What roles are available?
For users of the Pro, Premium and Vanguard plans you can choose between 'Admin', 'Scan user' and 'Read only'.
What's the difference?
The read-only user has very limited access and is designed for those who just want to see the portal, rather than action anything. This might be a manager or someone new to the team who needs to be onboarded.

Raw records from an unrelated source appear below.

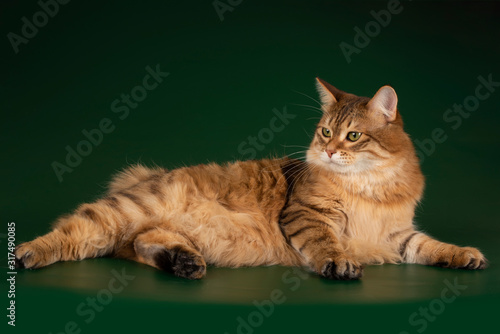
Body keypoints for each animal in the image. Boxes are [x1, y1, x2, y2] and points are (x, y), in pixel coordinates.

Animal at [13, 78, 486, 280]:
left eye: (353, 136)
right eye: (325, 132)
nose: (329, 151)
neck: (370, 188)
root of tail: (149, 175)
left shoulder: (398, 235)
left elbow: (431, 247)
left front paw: (465, 255)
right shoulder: (307, 215)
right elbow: (328, 244)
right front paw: (339, 264)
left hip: (153, 227)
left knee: (140, 243)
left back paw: (182, 262)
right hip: (123, 212)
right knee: (75, 233)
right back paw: (26, 253)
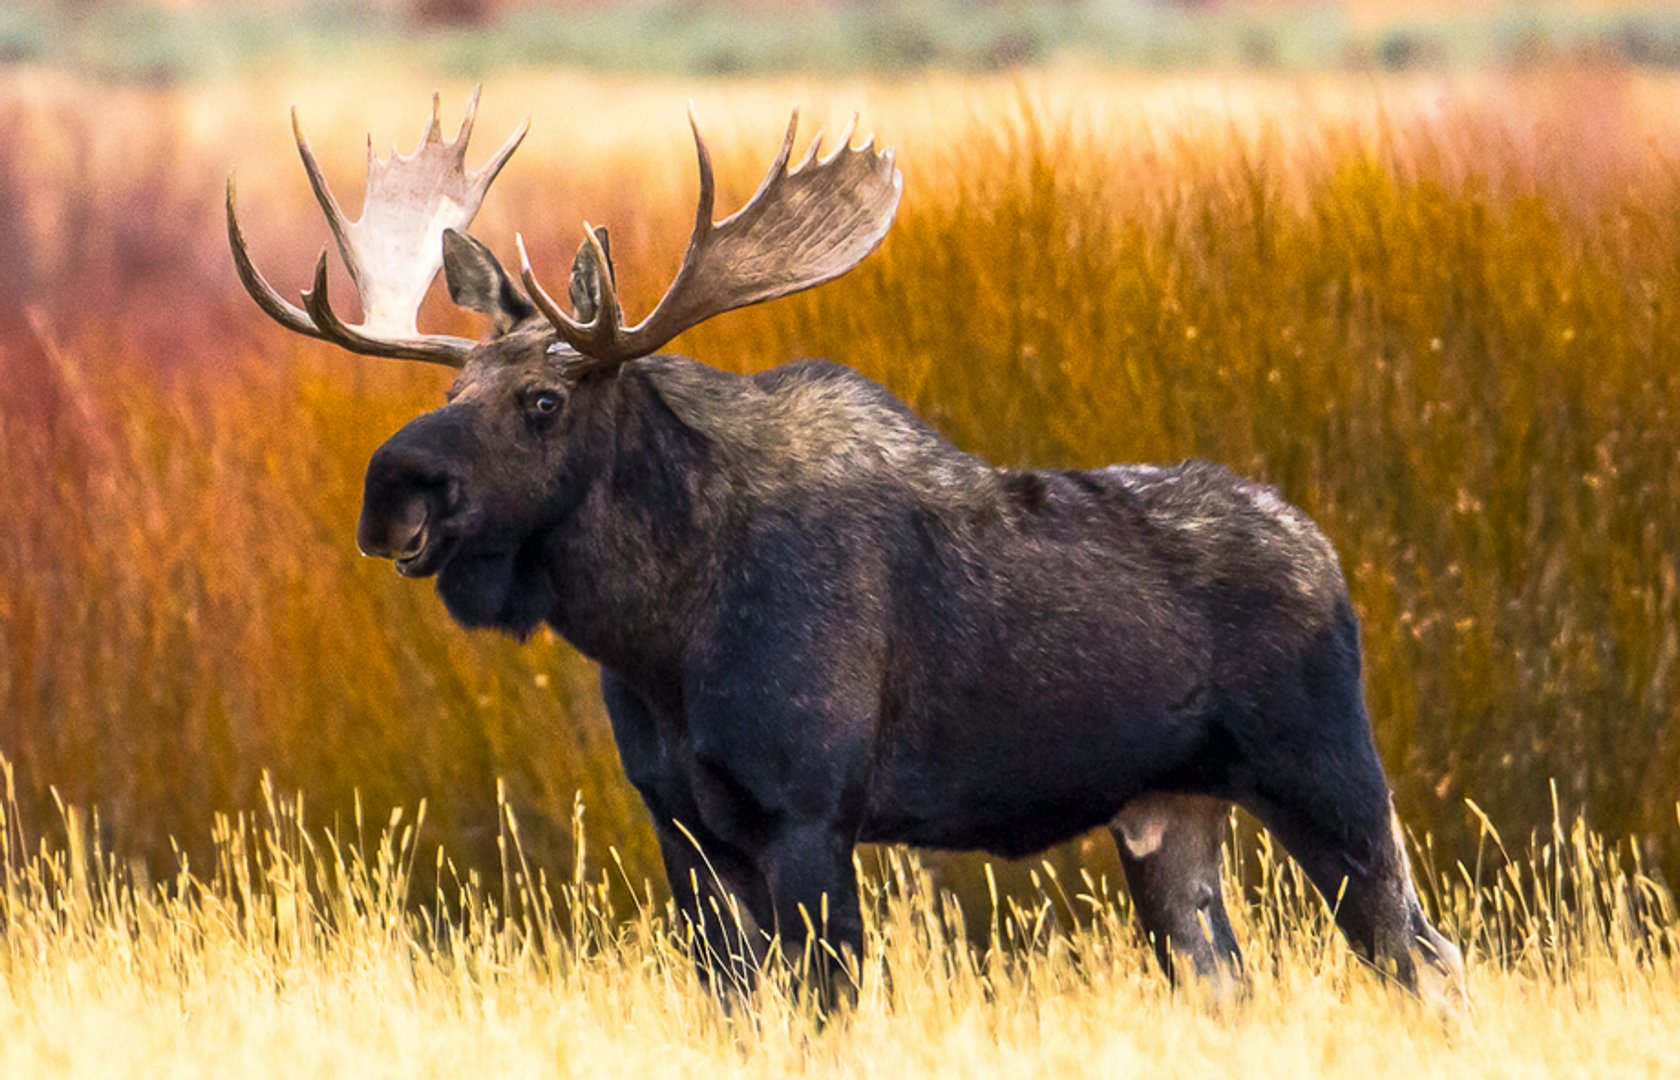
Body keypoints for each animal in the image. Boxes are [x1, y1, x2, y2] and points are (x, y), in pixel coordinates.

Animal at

| Admin | Scan user | Read-Only |
Add targets | ✅ | ❌ | ❌ |
Add authentications | ✅ | ✅ | ❌ |
Add API schemas | ✅ | ✅ | ❌ |
Edit targets | ✅ | ❌ | ❌ |
Delete targets | ✅ | ❌ | ❌ |
Export targets | ✅ | ✅ | ✅ |
Start one-off scan | ✅ | ✅ | ❌ |
Start/edit/delete a scheduled scan | ✅ | ✅ | ❌ |
Start remediation scan | ✅ | ✅ | ❌ |
Manage scan priorities | ✅ | ✅ | ❌ |
Cancel scans | ✅ | ✅ | ❌ |
Edit scan settings | ✅ | ✅ | ❌ |
View issues | ✅ | ✅ | ✅ |
Snooze/Unsnooze | ✅ | ❌ | ❌ |
Download reports | ✅ | ✅ | ✅ |
Export checks | ✅ | ✅ | ❌ |
Add a user | ✅ | ❌ | ❌ |
Change a user role | ✅ | ❌ | ❌ |
Delete a user | ✅ | ❌ | ❌ |
Add an integration | ✅ | ❌ | ❌ |
Edit an integration | ✅ | ❌ | ❌ |
Delete an integration | ✅ | ❌ | ❌ |
Purchase licenses | ✅ | ❌ | ❌ |
Access Billing section | ✅ | ❌ | ❌ |
Download invoices | ✅ | ❌ | ❌ |
Cancel plan | ✅ | ❌ | ❌ |
Close user account | ✅ | ✅ | ✅ |
How do I assign a role?
When adding a new user to the account; head to Settings > Team > 'Add user':
Once you've added their name and email address, select either Admin, Scan user or Read-only (if you Scan user or re-only, you also have the option to restrict access to specific tags if you're subscribed to Premium or Vanguard), once that's all done hit Add user.
Can I change an existing user's role?
Absolutely, so long as you're an Admin; just head to Account > Settings > Team > locate the user and click ... > Change role
You can then adjust their role and their permissions (if the user is a non-Admin role and you're currently subscribed to Premium/Vanguard):
The change is effective immediately.
NB: Once a user has been changed to 'Read-only' or 'Scan user' the only way to reverse it would be to ask an Admin on the account to update it.